Sustainability and finance are often at odds: how often is the most sustainable option also the cheapest option upfront? Many things that result in lower ongoing costs (both environmental and economic) require high initial investment.
This is something businesses have had to grapple with for years, particularly when trying to justify financial decisions to shareholders. Enter ‘sustainable finance’, which is seen as a tool to rapidly improve the environmental and social performance of business activities.
But what exactly do we mean by sustainable finance, and what’s it got to do with agriculture?
What is ‘Sustainable Finance’?
Broadly speaking, sustainable finance refers to financial services that take into account environmental, social and/or governance (ESG) considerations, resulting in lasting benefit for society, the planet, and those involved.
Some examples could be:
- An exchange-traded fund that only invests in renewable energy companies
- A superannuation fund implementing a policy to require consideration of metrics other than just financial return into their investment decisions (for example, climate risk), or requirements to divest from fossil fuels
- A loan programme that offers a discounted interest rate to borrowers who meet environmental metrics
- Green bonds, which provide investors a fixed return and are used to fund ‘green’ projects.
To many people, the world of finance is overwhelming (or just boring), but connecting ESG outcomes to capital is a transformative step forward in improving sustainability in the private sector.
What’s happening in New Zealand?
In 2019, the Aotearoa Circle(external link) launched its first project, the Sustainable Finance Forum. This group, comprised of representatives of banks, businesses, Māori, academia, and Government, was tasked with designing a roadmap to change New Zealand’s financial system to support economic, social and environmental outcomes and achieve our UN Sustainable Development Goals.
This forum evolved in 2021 into Toitū Tahua, the Centre for Sustainable Finance, which now has dedicated staff to ramp up this work. In addition to initiatives around inclusion and equity, impact investing, and education, there is the Sustainable Agriculture Finance Initiative (SAFI) – more on this later.
Other organisations such as Mindful Money and the Ākina Foundation are helping to bring sustainable finance into the mainstream. The New Zealand Government is working on sustainable finance too, setting up New Zealand Green Investment Finance (a ‘green’ investment bank) and is planning on issuing sovereign green bonds(external link) next year.
What’s this got to do with farming/growing in New Zealand?
So, back to SAFI. The steering group for this initiative included members of Toitū Tahua and MPI, along with the main rural lenders in New Zealand: ANZ, ASB, BNZ, Westpac, and Rabobank. The goal of SAFI was to develop guidance for sustainable agriculture finance (i.e. define the metrics and practices that determine what ‘sustainable’ farming or growing looks like).
The first SAFI frameworks are now in place(external link) , allowing banks to align their sustainable finance offerings with standardised guidance. This guidance allows for alignment with existing standards, to minimise the amount of separate certifications a farm may need to apply for this type of funding.
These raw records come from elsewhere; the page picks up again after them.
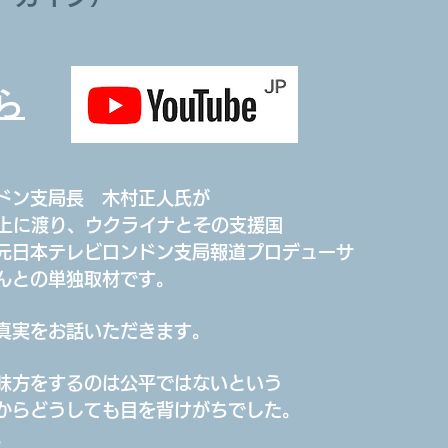
ら
ドン支局長 木村正人氏が
以上に渡り、ウクライナとその支援国
元日本テレビロンドン支局報道プロデューサ
んとの単独取材です。
真実をお話いただきます。
味方をするのは公平ではないという
からどうしても目を背けがちでした。
。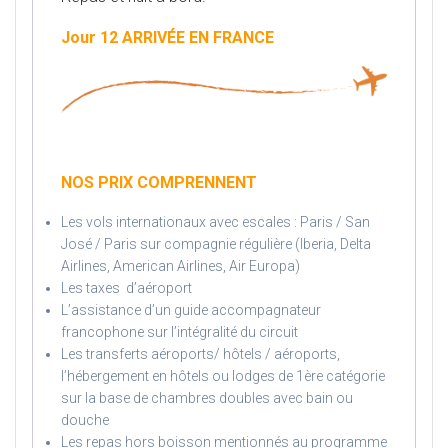
Jour 12 ARRIVÉE EN FRANCE
NOS PRIX COMPRENNENT
Les vols internationaux avec escales : Paris / San
José / Paris sur compagnie régulière (Iberia, Delta
Airlines, American Airlines, Air Europa)
Les taxes d’aéroport
L’assistance d’un guide accompagnateur
francophone sur l’intégralité du circuit
Les transferts aéroports/ hôtels / aéroports,
l’hébergement en hôtels ou lodges de 1ère catégorie
sur la base de chambres doubles avec bain ou
douche
Les repas hors boisson mentionnés au programme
The first initiatives aligned with SAFI are sustainability-linked loans (SLLs). AsureQuality is supporting BNZ in their SLL offering, which began as a pilot with Southern Pastures. We’re also conducting on-farm verification for Toitū certification of Pāmu farms, a requirement of their SLL with Westpac. There is much activity in this area, and both ANZ and ASB also have existing SLL offerings.
On top of these offerings, initiatives such as Calm the Farm(external link) have been created to help farmers transition to regenerative farming practices. This is facilitated through transition finance and gathering metrics for impact investing in farms.
Undoubtedly we’ll see more sustainability-linked loans in the food and farming sectors in 2022, and it will be fascinating to see what other types of sustainable finance arise.
It would not be surprising to see further ways of allowing consumers and small ‘mum and dad’ investors to participate, using their money to fund farm conversions to more sustainable practices, expand on-farm carbon plantings, and trialling of new sustainable products.
Many farmers and growers are aware of environmental, social and governance improvements they could make to their systems. Now, sustainable finance offers a clear pathway for them to fund action, and see the economic benefits of improved sustainability. The future of farming is bright, and sustainable finance is an exciting part of moving the sector forward.